Recent years have regularly given us fresh examples and reasons to appreciate not only water’s worth but its power, potential destructive capacity, and its fragility as the indispensable resource for humans and indeed all life on Earth.

Author and Yale research scientist Shimon C. Anisfeld, Ph.D., explains that while the various water problems across the globe are diverse – from flooding to drought, fish kills to contaminated drinking water, and escalating conflicts over dams and access to water – they are related. This is the reason that his book, Water Management, aims its lens and puts its arms around all of them.

Further reading:

“These water ‘hot spots,’” Anisfeld writes, “are manifestations of serious underlying stresses on our interconnected social-physical water systems.” And crucially, he notes, they require “sustained attention” from experts and the public – not just during and immediately after catastrophes.

Anisfeld, who is also a senior lecturer in water resources and environmental chemistry, notes that the book was designed primarily with undergraduate and graduate students in water management in mind. However, he notes that practicing water professionals will also find it a helpful resource and that laypeople interested in learning more will also find it rewarding.

Water Management’s broad “survey” coverage of many topics gives it a deliberate modularity, particularly helpful for nonstudents who would like a reference they can dip into on specific topics without plowing through the book’s full 400-plus-page heft.

After a trenchant introduction of fewer than 20 pages clarifies the overall stakes – and the book’s themes – the book’s first part tackles water availability and use. Topics here span water supply and demand, basic scientific definitions and explanations, the effects of land-use changes, and the history of human water use (on which there is a 20-page primer). This section of the book concludes with an examination of water scarcity indicators and some of the key mechanisms at play, such as surface water depletion and groundwater pumping.

book cover depicting title Water Management Island Press

With the deep dive of part 1 concluded, Water Management proceeds into three additional sections devoted to more specific aspects affecting the water crisis. These cover, in turn, river and ecosystem management; water governance; and urban, industrial, and agricultural uses. Individual chapters within these sections are also meant to work in stand-alone fashion for those looking to target their reading, and glossaries, chapter highlights, and case studies offer additional tools. Finally, Anisfeld notes that the book assumes some understanding of the hydrologic cycle; the book therefore has a companion “introduction to water science” website to bring others up to speed.
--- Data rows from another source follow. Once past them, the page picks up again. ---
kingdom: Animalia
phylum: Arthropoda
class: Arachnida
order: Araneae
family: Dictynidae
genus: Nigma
For all the book’s useful, compartmentalized approach to its subject, however, there is power in the synthesis of its parts. With a direct and plainspoken but highly detailed prose style, Water Management’s information-to-word ratio is very high.

It also neatly manages to present and discuss in great detail complex, highly charged issues that have moral, economic, and local and geopolitical dimensions (and often life-and-death consequences) without lecturing or coming across as a treatise. It is, instead, an authoritative work of scholarly vigor that we must hope is widely read, absorbed, and incorporated into decision-making at local, national, and global levels. Like water itself, the worth of Water Management is very high.